§ **About this task**: Copy whichever lines of the data hold the word "worn".

◆ ◆ ◆

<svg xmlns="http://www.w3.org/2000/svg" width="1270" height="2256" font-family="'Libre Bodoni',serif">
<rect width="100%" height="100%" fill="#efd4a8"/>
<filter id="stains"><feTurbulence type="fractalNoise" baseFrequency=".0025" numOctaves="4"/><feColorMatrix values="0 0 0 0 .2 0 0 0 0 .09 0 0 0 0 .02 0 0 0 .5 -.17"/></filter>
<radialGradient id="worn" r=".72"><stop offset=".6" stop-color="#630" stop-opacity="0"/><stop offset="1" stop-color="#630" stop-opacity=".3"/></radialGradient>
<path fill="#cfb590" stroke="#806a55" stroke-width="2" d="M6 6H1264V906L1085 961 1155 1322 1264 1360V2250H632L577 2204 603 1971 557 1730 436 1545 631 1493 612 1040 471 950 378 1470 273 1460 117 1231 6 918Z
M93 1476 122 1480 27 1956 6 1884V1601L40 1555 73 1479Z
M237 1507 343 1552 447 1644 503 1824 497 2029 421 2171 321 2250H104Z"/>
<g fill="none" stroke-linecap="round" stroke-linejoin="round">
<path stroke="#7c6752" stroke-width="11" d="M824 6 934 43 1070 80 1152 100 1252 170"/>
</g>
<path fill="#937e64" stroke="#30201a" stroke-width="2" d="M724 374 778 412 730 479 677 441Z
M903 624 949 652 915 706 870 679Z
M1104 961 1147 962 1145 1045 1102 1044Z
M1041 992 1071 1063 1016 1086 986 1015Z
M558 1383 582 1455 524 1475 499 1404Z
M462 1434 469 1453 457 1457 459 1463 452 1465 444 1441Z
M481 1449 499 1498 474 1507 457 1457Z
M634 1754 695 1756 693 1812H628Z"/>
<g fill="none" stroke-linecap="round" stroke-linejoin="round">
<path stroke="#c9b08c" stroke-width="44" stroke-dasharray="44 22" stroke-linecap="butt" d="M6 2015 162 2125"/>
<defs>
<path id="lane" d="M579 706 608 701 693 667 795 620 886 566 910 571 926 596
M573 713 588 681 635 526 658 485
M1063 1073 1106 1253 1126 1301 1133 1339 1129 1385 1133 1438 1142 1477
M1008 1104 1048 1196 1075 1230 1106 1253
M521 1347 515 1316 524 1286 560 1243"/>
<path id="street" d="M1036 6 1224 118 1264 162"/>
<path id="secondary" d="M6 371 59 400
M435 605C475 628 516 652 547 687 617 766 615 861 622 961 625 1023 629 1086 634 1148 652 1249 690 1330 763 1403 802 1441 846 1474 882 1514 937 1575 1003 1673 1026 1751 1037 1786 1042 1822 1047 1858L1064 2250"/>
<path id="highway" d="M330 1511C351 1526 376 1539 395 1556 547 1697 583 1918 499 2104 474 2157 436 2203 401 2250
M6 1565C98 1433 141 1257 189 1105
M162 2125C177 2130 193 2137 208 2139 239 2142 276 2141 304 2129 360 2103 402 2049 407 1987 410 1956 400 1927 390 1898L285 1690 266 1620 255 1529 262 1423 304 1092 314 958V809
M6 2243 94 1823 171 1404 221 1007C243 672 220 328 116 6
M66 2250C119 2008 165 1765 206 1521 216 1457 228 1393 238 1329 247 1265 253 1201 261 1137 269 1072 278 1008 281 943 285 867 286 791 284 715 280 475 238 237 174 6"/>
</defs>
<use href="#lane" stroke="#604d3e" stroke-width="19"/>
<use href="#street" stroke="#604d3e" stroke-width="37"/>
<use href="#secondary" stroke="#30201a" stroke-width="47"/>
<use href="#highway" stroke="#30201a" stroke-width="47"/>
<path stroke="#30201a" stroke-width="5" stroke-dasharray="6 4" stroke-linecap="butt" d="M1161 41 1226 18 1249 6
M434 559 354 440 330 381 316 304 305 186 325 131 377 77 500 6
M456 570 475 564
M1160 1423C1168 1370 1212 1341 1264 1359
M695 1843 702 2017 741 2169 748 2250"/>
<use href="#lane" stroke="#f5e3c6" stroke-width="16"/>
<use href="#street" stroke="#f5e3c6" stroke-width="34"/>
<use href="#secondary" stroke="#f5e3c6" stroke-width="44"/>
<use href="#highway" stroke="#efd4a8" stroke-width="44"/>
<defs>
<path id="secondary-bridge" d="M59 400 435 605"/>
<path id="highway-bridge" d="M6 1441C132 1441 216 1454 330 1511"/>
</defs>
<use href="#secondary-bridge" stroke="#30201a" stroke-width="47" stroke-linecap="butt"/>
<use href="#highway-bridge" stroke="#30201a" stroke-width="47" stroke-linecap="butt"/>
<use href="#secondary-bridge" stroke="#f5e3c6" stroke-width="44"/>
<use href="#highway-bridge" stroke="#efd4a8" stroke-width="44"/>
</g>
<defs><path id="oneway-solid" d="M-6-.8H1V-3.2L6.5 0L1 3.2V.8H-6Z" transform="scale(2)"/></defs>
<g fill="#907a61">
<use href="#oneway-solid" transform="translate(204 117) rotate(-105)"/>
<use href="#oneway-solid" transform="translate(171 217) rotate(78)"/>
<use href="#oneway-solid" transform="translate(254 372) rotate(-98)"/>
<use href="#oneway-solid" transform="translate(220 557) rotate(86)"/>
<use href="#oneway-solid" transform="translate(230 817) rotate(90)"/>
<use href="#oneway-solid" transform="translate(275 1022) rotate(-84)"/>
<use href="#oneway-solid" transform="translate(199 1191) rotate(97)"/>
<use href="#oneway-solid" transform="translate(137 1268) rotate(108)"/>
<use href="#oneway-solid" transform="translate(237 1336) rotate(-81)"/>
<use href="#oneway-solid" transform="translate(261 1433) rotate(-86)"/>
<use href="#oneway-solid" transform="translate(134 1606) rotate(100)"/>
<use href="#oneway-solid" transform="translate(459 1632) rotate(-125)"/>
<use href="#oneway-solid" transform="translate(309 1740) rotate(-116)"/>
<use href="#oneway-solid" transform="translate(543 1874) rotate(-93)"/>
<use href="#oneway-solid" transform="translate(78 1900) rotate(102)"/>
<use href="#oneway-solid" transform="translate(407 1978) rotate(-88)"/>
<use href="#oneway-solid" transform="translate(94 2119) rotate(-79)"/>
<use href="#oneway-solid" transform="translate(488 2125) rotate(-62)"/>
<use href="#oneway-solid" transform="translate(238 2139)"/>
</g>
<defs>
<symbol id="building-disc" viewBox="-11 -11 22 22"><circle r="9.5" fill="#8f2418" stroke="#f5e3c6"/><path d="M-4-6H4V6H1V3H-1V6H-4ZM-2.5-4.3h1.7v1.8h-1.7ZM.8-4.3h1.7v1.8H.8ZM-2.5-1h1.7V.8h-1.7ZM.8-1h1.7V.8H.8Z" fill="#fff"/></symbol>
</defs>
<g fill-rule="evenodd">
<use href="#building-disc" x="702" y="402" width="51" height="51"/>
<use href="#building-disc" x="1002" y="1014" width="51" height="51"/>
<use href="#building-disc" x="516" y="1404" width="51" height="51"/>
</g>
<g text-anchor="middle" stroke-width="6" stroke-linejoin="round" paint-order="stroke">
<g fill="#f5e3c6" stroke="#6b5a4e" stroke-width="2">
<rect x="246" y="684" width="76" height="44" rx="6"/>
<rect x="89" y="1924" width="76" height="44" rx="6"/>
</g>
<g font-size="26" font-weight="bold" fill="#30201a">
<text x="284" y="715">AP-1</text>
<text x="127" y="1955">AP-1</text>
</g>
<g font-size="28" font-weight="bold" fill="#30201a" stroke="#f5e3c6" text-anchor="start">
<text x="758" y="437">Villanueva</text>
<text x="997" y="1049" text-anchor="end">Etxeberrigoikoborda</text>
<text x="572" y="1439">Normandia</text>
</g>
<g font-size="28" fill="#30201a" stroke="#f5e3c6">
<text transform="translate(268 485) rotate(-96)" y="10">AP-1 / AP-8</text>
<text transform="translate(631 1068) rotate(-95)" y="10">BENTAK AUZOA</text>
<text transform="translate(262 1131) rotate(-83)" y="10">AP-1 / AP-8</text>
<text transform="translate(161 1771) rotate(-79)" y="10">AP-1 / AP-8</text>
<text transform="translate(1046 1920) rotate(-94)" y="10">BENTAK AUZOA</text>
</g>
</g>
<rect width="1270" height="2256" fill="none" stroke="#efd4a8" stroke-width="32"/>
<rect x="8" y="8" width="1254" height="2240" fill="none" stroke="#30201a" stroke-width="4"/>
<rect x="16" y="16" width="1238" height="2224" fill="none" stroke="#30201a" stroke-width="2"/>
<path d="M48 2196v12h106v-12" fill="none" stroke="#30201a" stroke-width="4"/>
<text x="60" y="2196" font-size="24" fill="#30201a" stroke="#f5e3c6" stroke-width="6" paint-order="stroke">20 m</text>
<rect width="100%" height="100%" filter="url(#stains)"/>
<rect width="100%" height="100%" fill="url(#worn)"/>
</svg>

◆ ◆ ◆

§ **Written answer**:
<radialGradient id="worn" r=".72"><stop offset=".6" stop-color="#630" stop-opacity="0"/><stop offset="1" stop-color="#630" stop-opacity=".3"/></radialGradient>
<rect width="100%" height="100%" fill="url(#worn)"/>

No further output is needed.